Review question
We reviewed the evidence about the effect of antiviral medicines for preventing postherpetic neuralgia (PHN).
Background
PHN is a painful condition that can occur after shingles (herpes zoster) in the area where the rash occurred. Many people with PHN find that treatments work only a little or not at all. Attention has therefore turned to stopping the development of PHN. Some people suggested that medicines that target the virus that causes shingles (antiviral medicines), given at the time of the rash, might prevent PHN. The aim of this review was to assess the whether antiviral medicines are able to prevent PHN.
Study characteristics
We identified six clinical trials that met our standards for inclusion in the review. They included a total of 1319 participants. We decided that our main measure of whether antiviral medicines work in preventing PHN would be whether or not PHN had developed six months after a first attack of shingles (some of the studies we included of aciclovir measured PHN at four months).
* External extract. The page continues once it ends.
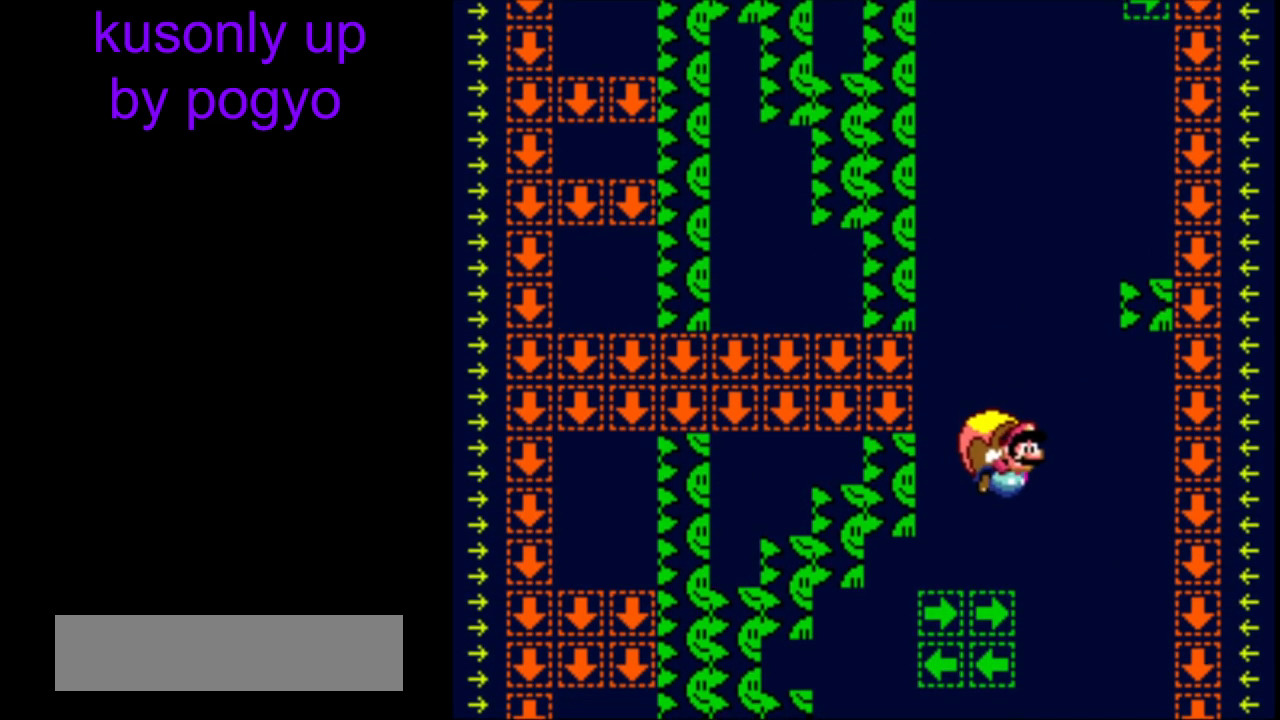
{"buttons": ["Y"], "events": [[300, "DPAD_LEFT", "up"]]}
Key results and quality of the evidence
Aciclovir, which is an antiviral medicine, was used in five trials (900 participants) and was not better than a placebo (dummy pill) in preventing PHN. In the other trial (419 participants), famciclovir, which is another antiviral drug, was no better than placebo in preventing pain following healing of the shingles rash. The number of side effects with aciclovir and famciclovir was not very different from the number with placebo. The trials did not have any major problems of design or conduct that put the results in doubt, although most of the reports did not provide enough information to fully assess every aspect. We conclude that according to high quality evidence, oral aciclovir was ineffective in reducing the incidence of PHN and there is not enough evidence on other antiviral treatments. There need to be further well-designed trials of famciclovir or other new antiviral agents with a greater number of participants. Future trials should pay more attention to the severity of pain and quality of life of participants, and should include different groups of people, such as those who have lowered immunity.
The evidence is current to April 2013, when the searches were last updated. Because new evidence on this topic is slow to emerge, we have scheduled the next update of this review for 2017.
There is high quality evidence that oral aciclovir does not reduce the incidence of PHN significantly. In addition, there is insufficient evidence to determine the effect of other antiviral treatments; therefore, further well-designed RCTs are needed to investigate famciclovir or other new antiviral agents in preventing PHN. Future trials should pay more attention to the severity of pain and quality of life of participants, and should be conducted among different subgroups of people, such as people who are immunocompromised.
Postherpetic neuralgia (PHN) is a painful and refractory complication of herpes zoster. Treatments are either partially or totally ineffective for many people with PHN. Antiviral agents, used at the time of the rash, have been proposed as an intervention to prevent the development of PHN. This is the first update since the first publication of the review in 2009.
To assess the effectiveness of antiviral agents in preventing PHN.
On 26 April 2013, we updated the searches in the Cochrane Neuromuscular Disease Group Specialized Register, CENTRAL, MEDLINE, EMBASE, LILACS, and the Chinese Biomedical Retrieval System. We checked the references of published studies to identify additional trials, and contacted authors to obtain additional data. We searched other databases in The Cochrane Library for information for the Discussion and two clinical trials registries for ongoing trials.
We considered all randomised controlled trials (RCTs) of antiviral treatment given within 72 hours after the onset of herpes zoster for preventing PHN. There were no language restrictions.
Two authors independently selected trials, evaluated the risk of bias in included trials, and extracted and analysed data.
Six RCTs with a total of 1211 participants were eligible; five trials evaluated oral aciclovir, and one, with 419 participants, evaluated oral famciclovir. We were able to conduct meta-analyses as there were sufficient similarities in the included studies, such as the reporting of the presence of PHN, duration of rash before treatment initiation and treatment regimen. For our primary outcome, based on three trials (609 participants) we found no significant difference between the aciclovir and control groups in the incidence of PHN four months after the onset of the acute herpetic rash (risk ratio (RR) 0.75, 95% confidence interval (CI) 0.51 to 1.11), nor was there a significant difference at six months (RR 1.05, 95% CI 0.87 to 1.27, two trials, 476 participants). In four of the trials (692 participants), there was some evidence for a reduction in the incidence of pain four weeks after the onset of rash. In the trial of famciclovir versus placebo, neither 500 mg nor 750 mg doses of famciclovir reduced the incidence of herpetic neuralgia significantly. The most commonly reported adverse events were nausea, vomiting, diarrhoea and headache for aciclovir, and headache and nausea for famciclovir. For neither treatment was the incidence of adverse events significantly different from placebo. None of the studies were at high risk of bias, although the risk of bias was unclear in at least one domain for all but one study. We found no new RCTs when we updated the searches in April 2013.